Running back Daryl Johnston has enjoyed nine years of fame, glory and record setting, competing with and against some of the most talented professional athletes in the country. But it took a nine-year-old boy named Michael to make the Dallas Cowboy sportsman of the year.

Recently, Sprint held a nationwide contest among fifth graders to write essays about their sports heroes. This year, the company had three very worthy nominees in this region: Richie Cunningham, Emmitt Smith and Johnston.

More than 3,000 students nationwide scrutinized the on- and off-field records of their NFL athletes, and the winner: Michael Mitchell of St. Patrick’s Catholic School. For his accomplishment, Michael received two game tickets, a plaque, a T-shirt and hat, and a visit from Johnston.
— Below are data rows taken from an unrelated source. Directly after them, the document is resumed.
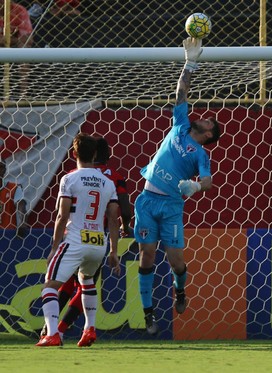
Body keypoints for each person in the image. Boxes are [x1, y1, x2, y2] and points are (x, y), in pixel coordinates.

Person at [134, 37, 221, 335]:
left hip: (171, 207)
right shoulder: (180, 125)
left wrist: (196, 188)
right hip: (147, 199)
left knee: (176, 262)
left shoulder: (201, 154)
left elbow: (208, 181)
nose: (205, 117)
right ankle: (148, 313)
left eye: (210, 121)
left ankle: (180, 290)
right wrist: (189, 63)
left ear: (208, 136)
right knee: (146, 255)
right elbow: (180, 93)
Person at [39, 136, 132, 340]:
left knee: (50, 285)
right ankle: (89, 329)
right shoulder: (108, 182)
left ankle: (53, 333)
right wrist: (114, 250)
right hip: (98, 242)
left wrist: (55, 247)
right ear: (96, 154)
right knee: (87, 282)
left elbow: (62, 215)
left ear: (74, 154)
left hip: (75, 240)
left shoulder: (70, 177)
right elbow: (115, 218)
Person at [0, 158, 28, 238]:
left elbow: (21, 207)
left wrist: (23, 223)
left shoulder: (14, 188)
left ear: (4, 170)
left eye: (1, 167)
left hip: (7, 235)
“I was shocked!” Michael says. “I enjoyed standing next to and introducing ‘Moose’ Johnston as NFL’s Sportman of the Year. It was a lot of fun.”

The essay guidelines required students to focus on what a good sportsman is and who best represents the definition. Michael was impressed with Johnston’s record as a literacy advocate.

In his essay, he wrote: “To me, Daryl ‘Moose’ Johnston is a great role model on and off the field. He always plays fair with a good attitude. Off the field, he is involved in many charities, including Children’s Literacy, which is very important.”

Johnston is focused on literacy among the nation’s young. He participated in Governor George W. Bush’s reading summit in Dallas, and has joined with Half Price Books for the past five years to promote the company’s national literacy project.

Johnston also is featured on a free poster given to literacy groups and libraries that explains the need for tutors and volunteers. He has participated in a number of fund-raisers in our City, and even appeared on the PBS show “Wishbone” to promote literacy.

In addition to Michael’s personal prizes, a donation to a literacy charity was made in his name, and St. Patrick’s received $1,000 to be used for educational materials.